[Collected data]
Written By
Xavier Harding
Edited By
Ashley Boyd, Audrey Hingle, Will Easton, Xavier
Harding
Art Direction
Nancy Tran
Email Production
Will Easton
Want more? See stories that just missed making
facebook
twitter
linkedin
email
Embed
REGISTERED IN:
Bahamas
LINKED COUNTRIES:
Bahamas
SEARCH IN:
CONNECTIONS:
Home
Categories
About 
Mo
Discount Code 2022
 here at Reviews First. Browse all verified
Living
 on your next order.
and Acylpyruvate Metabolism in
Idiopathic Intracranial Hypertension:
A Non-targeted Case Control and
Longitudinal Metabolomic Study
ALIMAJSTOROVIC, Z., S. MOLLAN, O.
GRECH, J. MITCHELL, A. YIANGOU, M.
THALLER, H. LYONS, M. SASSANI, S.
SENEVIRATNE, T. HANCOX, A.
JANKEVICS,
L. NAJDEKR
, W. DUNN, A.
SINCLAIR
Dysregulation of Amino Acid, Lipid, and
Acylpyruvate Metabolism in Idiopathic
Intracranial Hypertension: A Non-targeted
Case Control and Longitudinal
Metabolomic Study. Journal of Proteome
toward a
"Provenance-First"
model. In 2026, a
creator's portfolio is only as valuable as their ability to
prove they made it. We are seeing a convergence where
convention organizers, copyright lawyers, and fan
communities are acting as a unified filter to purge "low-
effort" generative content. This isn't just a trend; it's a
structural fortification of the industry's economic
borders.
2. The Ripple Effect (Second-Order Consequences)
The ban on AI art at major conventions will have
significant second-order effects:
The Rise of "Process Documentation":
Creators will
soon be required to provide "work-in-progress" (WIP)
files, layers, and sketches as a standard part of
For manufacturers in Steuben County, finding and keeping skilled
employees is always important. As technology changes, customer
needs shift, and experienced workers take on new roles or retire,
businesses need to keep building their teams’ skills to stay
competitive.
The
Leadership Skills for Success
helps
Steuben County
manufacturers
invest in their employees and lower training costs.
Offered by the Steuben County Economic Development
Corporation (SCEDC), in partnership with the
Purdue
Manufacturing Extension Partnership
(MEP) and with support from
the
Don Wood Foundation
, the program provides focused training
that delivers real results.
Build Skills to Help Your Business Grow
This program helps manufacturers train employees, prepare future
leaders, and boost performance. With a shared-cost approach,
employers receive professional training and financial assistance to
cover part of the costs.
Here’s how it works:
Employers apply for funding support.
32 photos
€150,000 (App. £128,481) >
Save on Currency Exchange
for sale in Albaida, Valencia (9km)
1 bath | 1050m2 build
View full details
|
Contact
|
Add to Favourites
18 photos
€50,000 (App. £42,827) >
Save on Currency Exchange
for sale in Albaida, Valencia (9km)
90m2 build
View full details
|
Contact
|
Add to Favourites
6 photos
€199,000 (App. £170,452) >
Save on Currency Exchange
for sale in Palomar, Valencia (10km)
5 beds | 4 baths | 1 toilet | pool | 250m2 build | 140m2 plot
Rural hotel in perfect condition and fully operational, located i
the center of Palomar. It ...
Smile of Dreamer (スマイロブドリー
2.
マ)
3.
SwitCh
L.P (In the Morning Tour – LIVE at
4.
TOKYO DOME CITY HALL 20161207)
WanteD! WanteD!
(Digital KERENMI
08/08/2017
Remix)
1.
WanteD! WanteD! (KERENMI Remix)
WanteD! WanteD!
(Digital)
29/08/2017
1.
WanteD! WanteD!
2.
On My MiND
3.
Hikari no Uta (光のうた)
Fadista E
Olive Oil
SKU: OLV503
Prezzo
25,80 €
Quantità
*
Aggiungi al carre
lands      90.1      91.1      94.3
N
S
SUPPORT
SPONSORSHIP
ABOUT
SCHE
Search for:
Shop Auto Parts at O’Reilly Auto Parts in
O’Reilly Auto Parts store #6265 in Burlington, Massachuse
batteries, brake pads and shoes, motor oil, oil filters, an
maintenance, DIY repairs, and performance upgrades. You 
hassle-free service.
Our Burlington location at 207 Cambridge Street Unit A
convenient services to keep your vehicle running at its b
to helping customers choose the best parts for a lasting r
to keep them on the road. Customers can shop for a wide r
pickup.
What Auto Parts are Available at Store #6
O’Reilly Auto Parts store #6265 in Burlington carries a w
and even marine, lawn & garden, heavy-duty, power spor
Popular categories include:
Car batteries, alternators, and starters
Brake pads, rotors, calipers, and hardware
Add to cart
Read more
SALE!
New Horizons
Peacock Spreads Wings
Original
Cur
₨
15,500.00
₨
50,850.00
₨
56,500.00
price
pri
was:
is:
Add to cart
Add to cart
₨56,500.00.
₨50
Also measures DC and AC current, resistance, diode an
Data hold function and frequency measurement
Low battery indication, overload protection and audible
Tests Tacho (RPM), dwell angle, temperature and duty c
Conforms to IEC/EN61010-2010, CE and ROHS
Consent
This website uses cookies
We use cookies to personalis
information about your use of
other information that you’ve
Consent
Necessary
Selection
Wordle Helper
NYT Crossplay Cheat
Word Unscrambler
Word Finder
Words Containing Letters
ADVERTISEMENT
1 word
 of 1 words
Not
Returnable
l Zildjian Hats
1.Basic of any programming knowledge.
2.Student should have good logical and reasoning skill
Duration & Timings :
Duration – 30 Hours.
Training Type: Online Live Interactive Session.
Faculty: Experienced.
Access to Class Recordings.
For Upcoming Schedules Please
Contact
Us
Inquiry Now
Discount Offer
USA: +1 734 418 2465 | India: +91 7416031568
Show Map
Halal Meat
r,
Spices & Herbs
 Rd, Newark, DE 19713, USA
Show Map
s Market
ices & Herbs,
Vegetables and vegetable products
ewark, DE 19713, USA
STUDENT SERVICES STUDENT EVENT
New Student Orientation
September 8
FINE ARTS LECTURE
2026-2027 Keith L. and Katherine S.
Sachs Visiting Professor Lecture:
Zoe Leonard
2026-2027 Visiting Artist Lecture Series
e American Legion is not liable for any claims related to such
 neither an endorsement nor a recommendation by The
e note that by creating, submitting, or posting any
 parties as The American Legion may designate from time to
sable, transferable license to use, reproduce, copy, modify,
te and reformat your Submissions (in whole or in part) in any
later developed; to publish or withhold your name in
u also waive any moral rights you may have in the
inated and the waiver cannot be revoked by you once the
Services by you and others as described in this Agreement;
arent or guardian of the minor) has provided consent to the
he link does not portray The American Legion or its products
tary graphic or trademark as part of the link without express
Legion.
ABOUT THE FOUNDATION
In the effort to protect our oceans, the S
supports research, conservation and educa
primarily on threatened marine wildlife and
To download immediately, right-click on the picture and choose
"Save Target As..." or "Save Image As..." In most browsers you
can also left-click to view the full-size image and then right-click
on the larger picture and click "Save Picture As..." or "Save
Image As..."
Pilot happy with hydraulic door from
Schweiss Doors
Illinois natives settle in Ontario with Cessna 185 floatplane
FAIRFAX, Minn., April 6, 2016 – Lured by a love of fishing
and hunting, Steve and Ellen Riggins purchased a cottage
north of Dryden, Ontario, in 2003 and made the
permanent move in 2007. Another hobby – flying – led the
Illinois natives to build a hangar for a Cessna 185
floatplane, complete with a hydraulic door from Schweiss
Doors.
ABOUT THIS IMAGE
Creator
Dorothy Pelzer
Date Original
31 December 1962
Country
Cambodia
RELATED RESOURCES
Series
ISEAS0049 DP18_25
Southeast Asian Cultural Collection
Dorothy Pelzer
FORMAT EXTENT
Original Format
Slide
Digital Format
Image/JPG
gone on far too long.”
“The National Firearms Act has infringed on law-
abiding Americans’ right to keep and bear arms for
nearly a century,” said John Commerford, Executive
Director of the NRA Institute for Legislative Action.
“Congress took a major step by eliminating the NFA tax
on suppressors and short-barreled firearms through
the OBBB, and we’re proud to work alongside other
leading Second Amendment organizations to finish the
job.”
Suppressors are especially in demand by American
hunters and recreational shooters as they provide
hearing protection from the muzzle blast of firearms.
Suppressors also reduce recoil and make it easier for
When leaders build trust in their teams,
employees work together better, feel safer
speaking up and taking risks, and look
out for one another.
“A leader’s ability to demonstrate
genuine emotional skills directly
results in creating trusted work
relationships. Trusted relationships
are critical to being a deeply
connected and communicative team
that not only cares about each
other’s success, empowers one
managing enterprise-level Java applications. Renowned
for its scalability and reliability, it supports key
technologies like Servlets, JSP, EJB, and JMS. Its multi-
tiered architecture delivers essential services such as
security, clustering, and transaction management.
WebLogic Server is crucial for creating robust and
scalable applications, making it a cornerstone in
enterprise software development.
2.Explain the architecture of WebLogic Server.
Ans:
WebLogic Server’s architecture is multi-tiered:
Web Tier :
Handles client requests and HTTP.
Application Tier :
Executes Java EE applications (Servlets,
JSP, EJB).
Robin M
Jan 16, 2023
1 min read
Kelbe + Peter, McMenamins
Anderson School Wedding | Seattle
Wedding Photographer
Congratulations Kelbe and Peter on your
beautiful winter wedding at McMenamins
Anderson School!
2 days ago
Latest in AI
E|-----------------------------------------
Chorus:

*GOAL OF THE EXERCISE:*
Write out the lines from the beginning of the rows through the line containing "Dysregulation of Amino Acid, Lipid, and", including that line.

*OUTPUT FOR THIS TASK:*
Written By
Xavier Harding
Edited By
Ashley Boyd, Audrey Hingle, Will Easton, Xavier
Harding
Art Direction
Nancy Tran
Email Production
Will Easton
Want more? See stories that just missed making
facebook
twitter
linkedin
email
Embed
REGISTERED IN:
Bahamas
LINKED COUNTRIES:
Bahamas
SEARCH IN:
CONNECTIONS:
Home
Categories
About 
Mo
Discount Code 2022
 here at Reviews First. Browse all verified
Living
 on your next order.
and Acylpyruvate Metabolism in
Idiopathic Intracranial Hypertension:
A Non-targeted Case Control and
Longitudinal Metabolomic Study
ALIMAJSTOROVIC, Z., S. MOLLAN, O.
GRECH, J. MITCHELL, A. YIANGOU, M.
THALLER, H. LYONS, M. SASSANI, S.
SENEVIRATNE, T. HANCOX, A.
JANKEVICS,
L. NAJDEKR
, W. DUNN, A.
SINCLAIR
Dysregulation of Amino Acid, Lipid, and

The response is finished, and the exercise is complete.